Records provided:
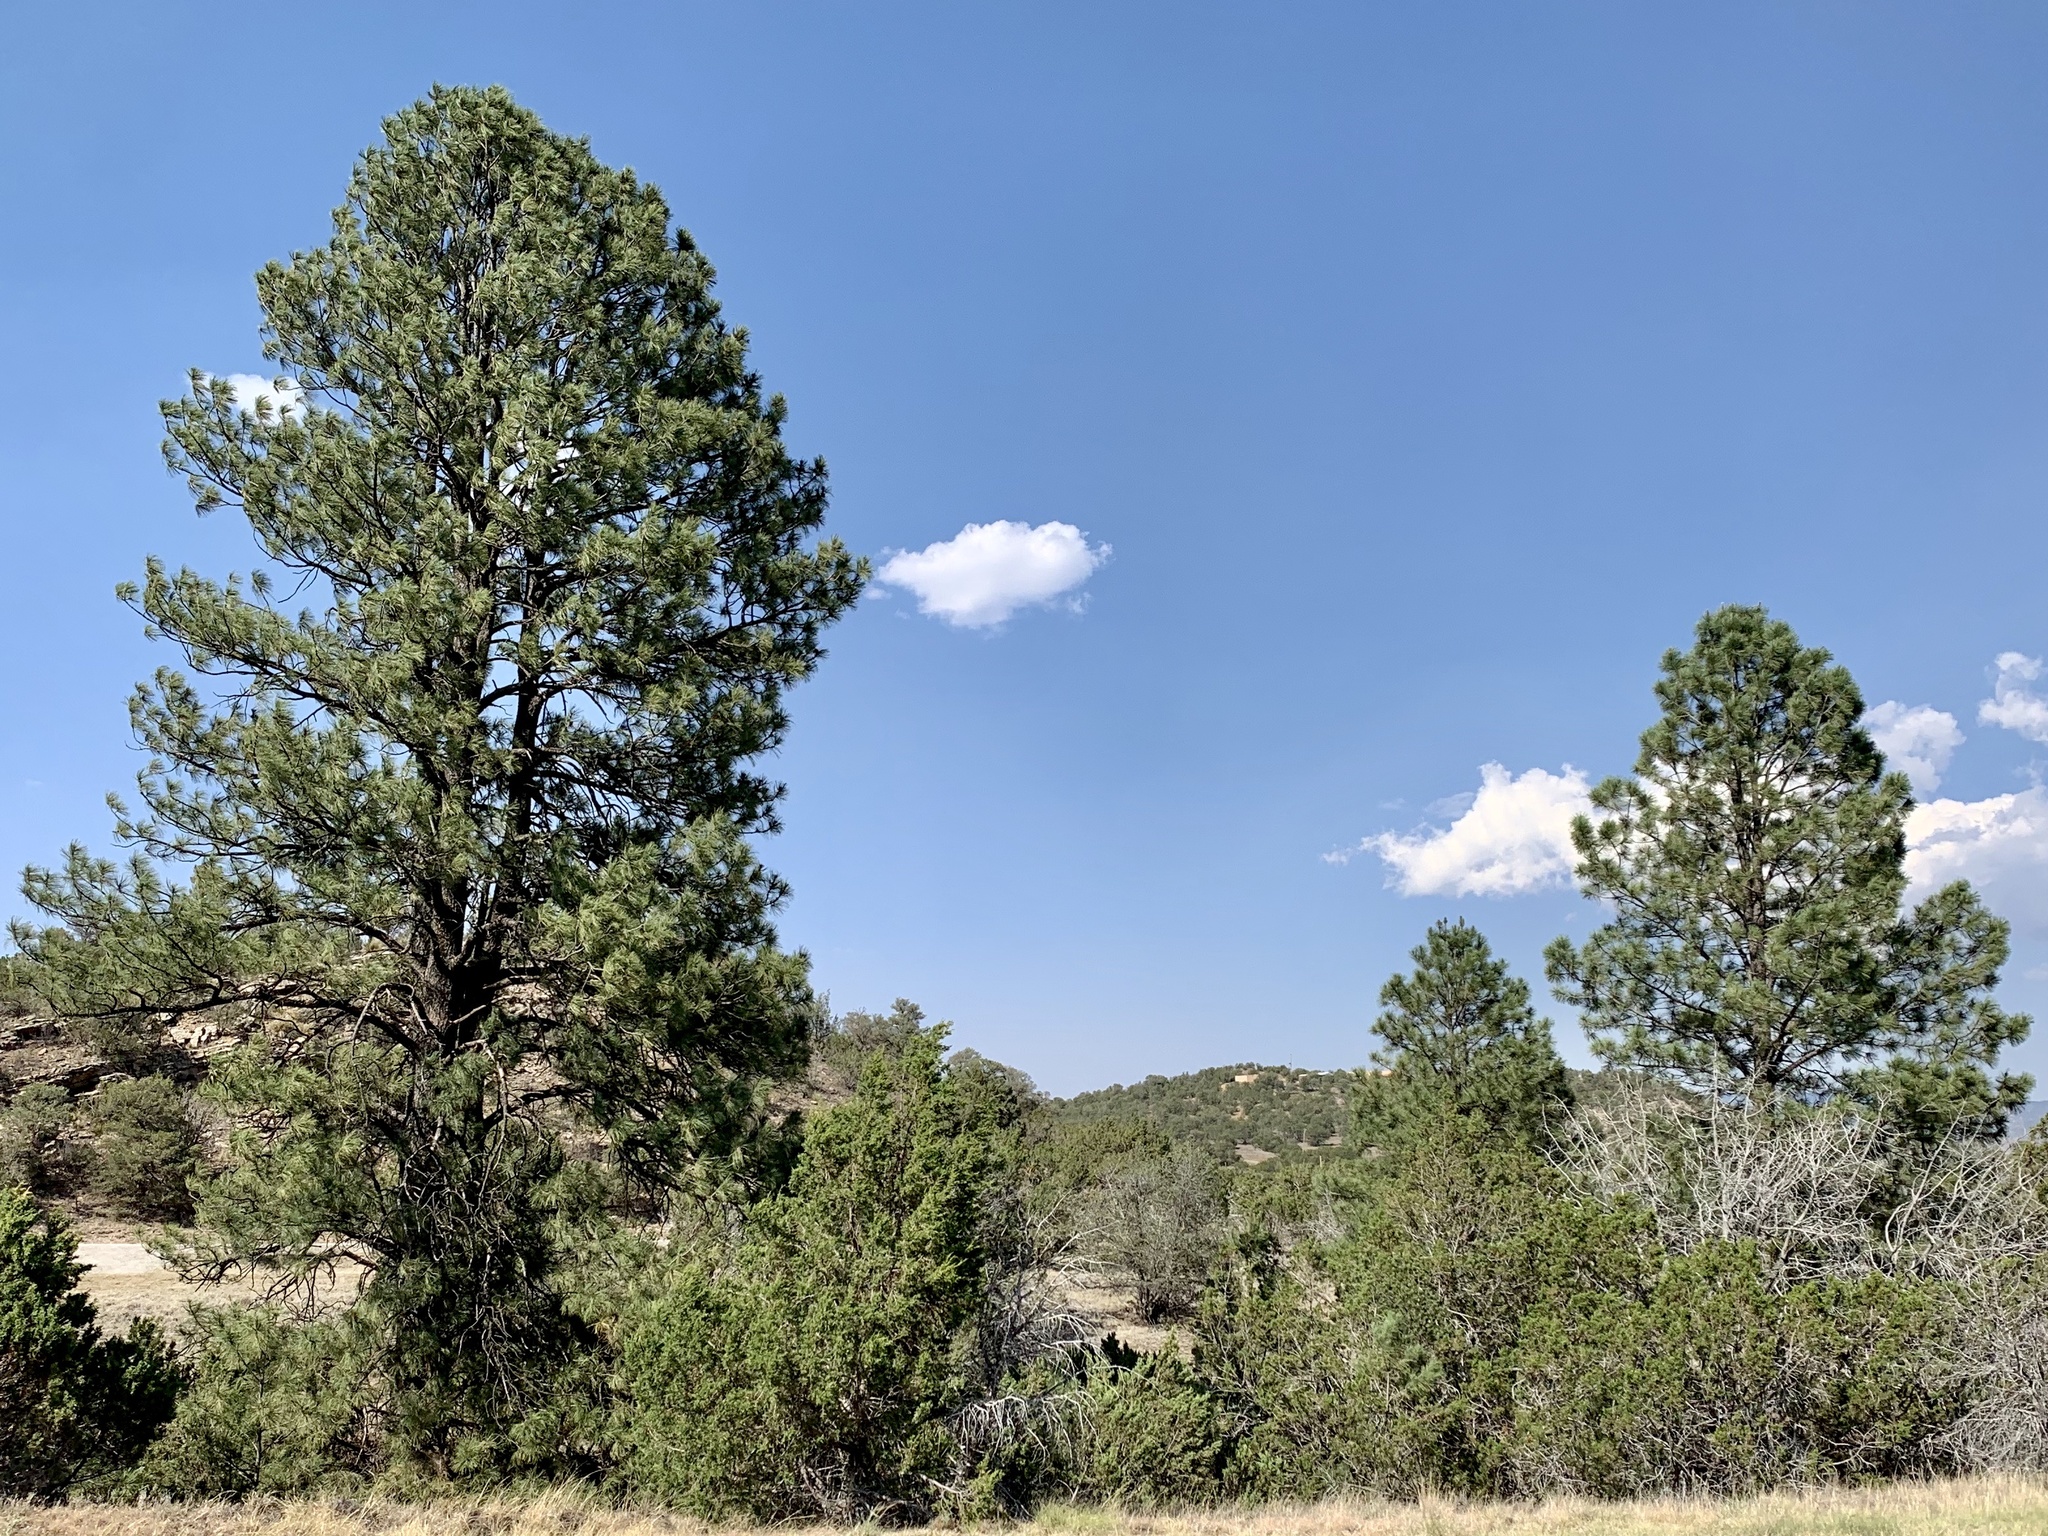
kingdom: Plantae
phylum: Tracheophyta
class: Pinopsida
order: Pinales
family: Pinaceae
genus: Pinus
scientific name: Pinus ponderosa
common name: Western yellow-pine
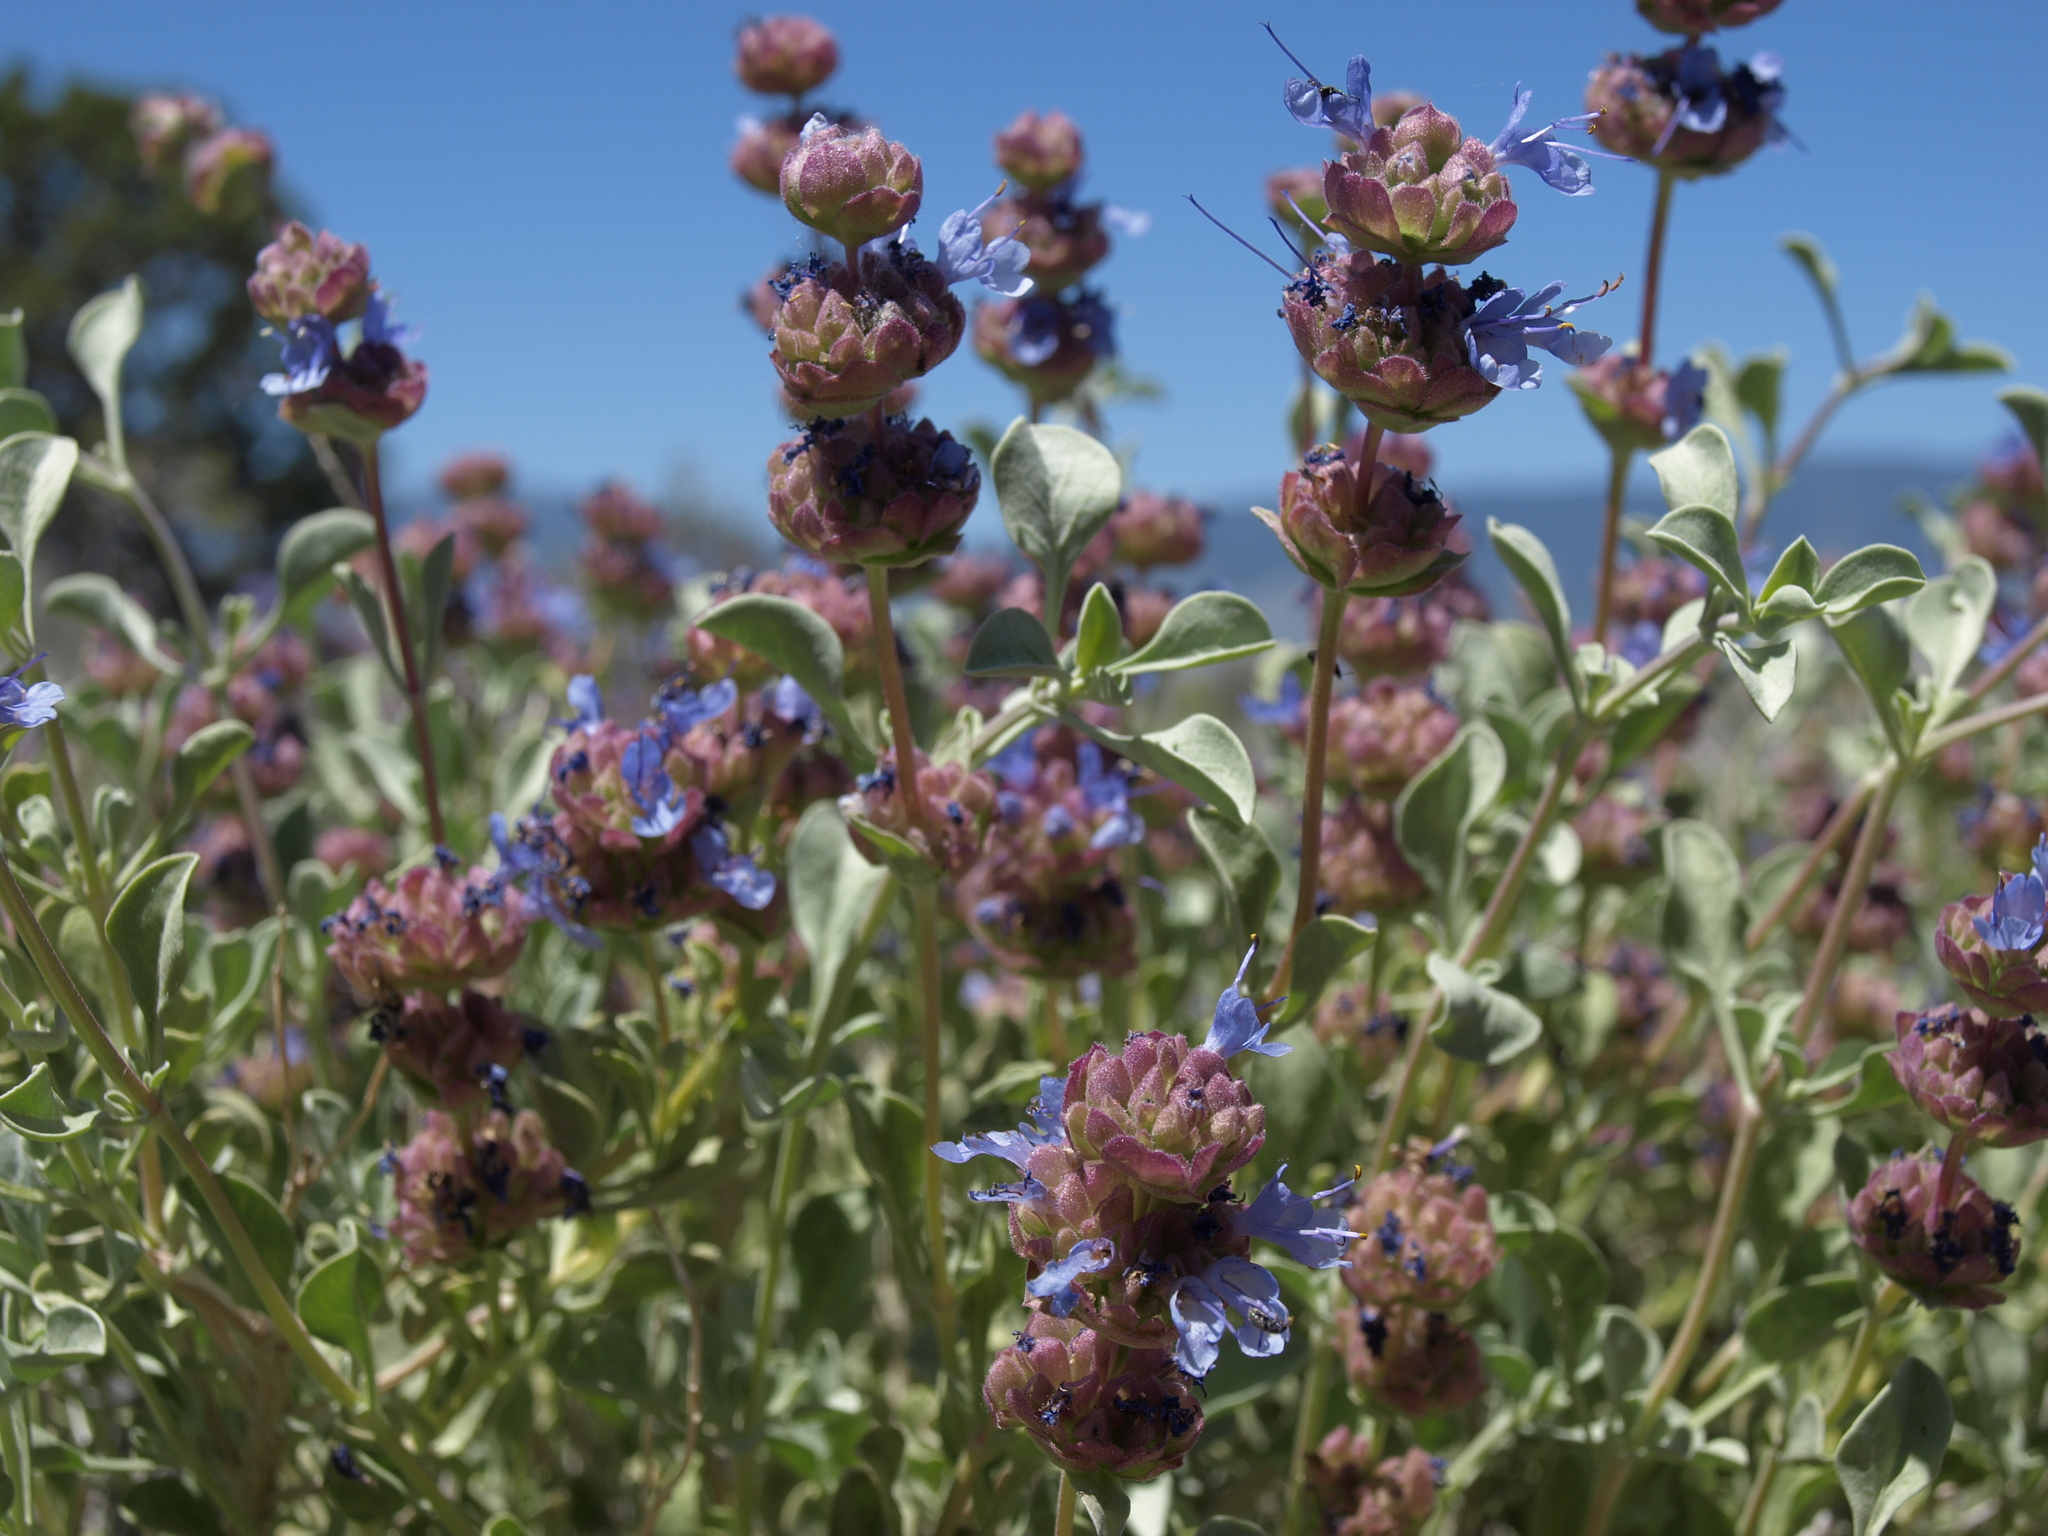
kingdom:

Exercise objective: Rewrite the listing above without the pictures, changing every "scientific name" to "Latin name" and keeping everything else the same.

Solved exercise:
kingdom: Plantae
phylum: Tracheophyta
class: Pinopsida
order: Pinales
family: Pinaceae
genus: Pinus
Latin name: Pinus ponderosa
common name: Western yellow-pine
kingdom:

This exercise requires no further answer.